===== Bacaan =====

Ternyata Gajah Mada Pernah Membangun Masjid di Lereng Wilis




Kerenggangan hubungan dengan Raja Hayam Wuruk, mendorong Gajah Mada untuk keluar dari istana dan memilih mengasingkan diri ke Gunung Wilis. Di sini dia memutuskan memakai nama Islam, serta membangun sebuah masjid untuk warga setempat. Benarkah..?

Sepintas tak ada yang tampak istimewa dari makam tokoh yang disebut bernama Ki Ageng Aliman itu. Sebagaimana makam-makam yang dikeramatkan pada umumnya, bau dupa dan kemenyanpun tercium semerbak di setiap sudut makam yang berada di wilayah Desa Ngliman, Kecamatan Sawahan, Kabupaten Nganjuk, Jawa Timur ini. Namun sebuah tulisan yang tertempel di dekat daun pintu, cukup menarik siapa saja untuk membaca dan mengungkap siapa sosok Ki Ageng Aliman yang sampai saat ini, identitasnya begitu dirahasiakan.

===== Data untuk Diolah =====

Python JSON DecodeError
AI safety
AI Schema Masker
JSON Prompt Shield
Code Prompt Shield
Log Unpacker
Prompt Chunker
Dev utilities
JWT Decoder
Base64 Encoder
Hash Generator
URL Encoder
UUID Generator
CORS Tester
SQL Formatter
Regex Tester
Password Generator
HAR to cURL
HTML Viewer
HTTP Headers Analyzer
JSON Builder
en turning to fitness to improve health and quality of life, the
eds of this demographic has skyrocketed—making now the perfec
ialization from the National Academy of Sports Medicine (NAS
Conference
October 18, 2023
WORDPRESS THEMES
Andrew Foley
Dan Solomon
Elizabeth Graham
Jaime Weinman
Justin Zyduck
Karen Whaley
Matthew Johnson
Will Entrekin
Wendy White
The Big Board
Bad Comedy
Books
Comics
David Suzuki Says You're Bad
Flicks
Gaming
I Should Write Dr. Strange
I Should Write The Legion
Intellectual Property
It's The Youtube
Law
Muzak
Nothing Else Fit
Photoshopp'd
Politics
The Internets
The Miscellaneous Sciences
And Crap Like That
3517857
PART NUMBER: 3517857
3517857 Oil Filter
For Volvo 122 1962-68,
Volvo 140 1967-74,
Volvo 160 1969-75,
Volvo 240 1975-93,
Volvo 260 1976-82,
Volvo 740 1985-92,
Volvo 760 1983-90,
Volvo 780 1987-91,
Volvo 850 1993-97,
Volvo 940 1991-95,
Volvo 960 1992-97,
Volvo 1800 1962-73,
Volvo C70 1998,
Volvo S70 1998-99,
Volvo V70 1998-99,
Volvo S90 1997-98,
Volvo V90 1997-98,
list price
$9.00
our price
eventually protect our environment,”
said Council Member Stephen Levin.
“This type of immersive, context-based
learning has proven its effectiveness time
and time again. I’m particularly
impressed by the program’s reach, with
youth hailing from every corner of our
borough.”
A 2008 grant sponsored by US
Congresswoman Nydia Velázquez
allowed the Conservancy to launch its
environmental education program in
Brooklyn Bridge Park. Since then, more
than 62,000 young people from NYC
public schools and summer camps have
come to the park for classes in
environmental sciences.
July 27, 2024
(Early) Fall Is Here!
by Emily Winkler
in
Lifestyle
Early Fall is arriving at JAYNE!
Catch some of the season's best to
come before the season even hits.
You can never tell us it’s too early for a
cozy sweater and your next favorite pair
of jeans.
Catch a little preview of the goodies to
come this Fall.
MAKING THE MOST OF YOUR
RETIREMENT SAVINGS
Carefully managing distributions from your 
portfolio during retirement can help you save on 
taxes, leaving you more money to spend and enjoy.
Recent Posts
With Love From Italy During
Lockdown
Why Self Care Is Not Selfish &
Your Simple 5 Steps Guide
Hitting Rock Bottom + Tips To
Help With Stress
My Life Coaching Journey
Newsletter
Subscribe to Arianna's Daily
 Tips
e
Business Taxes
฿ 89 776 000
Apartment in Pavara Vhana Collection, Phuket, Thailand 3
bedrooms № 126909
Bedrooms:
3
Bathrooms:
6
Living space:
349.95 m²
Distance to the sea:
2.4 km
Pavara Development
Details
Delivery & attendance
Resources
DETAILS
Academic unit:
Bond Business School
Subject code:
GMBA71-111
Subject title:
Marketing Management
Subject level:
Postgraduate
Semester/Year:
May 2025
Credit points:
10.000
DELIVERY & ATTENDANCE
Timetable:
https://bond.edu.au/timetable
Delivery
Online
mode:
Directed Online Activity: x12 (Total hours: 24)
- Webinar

=====

## Daftar Tugas
a - Menurut bacaan tentang Gajah Mada, di desa mana makam Ki Ageng Aliman berada?
b - Perbarui catatan mulai dari baris pertama sampai dengan baris yang memuat "I Should Write The Legion", dengan mengganti "Tester" menjadi "Penguji" tanpa mengubah bagian lain. Tuliskan hanya baris-baris tersebut.

## Bagian Jawaban
a - Desa Ngliman, Kecamatan Sawahan, Kabupaten Nganjuk, Jawa Timur.

b -
Python JSON DecodeError
AI safety
AI Schema Masker
JSON Prompt Shield
Code Prompt Shield
Log Unpacker
Prompt Chunker
Dev utilities
JWT Decoder
Base64 Encoder
Hash Generator
URL Encoder
UUID Generator
CORS Penguji
SQL Formatter
Regex Penguji
Password Generator
HAR to cURL
HTML Viewer
HTTP Headers Analyzer
JSON Builder
en turning to fitness to improve health and quality of life, the
eds of this demographic has skyrocketed—making now the perfec
ialization from the National Academy of Sports Medicine (NAS
Conference
October 18, 2023
WORDPRESS THEMES
Andrew Foley
Dan Solomon
Elizabeth Graham
Jaime Weinman
Justin Zyduck
Karen Whaley
Matthew Johnson
Will Entrekin
Wendy White
The Big Board
Bad Comedy
Books
Comics
David Suzuki Says You're Bad
Flicks
Gaming
I Should Write Dr. Strange
I Should Write The Legion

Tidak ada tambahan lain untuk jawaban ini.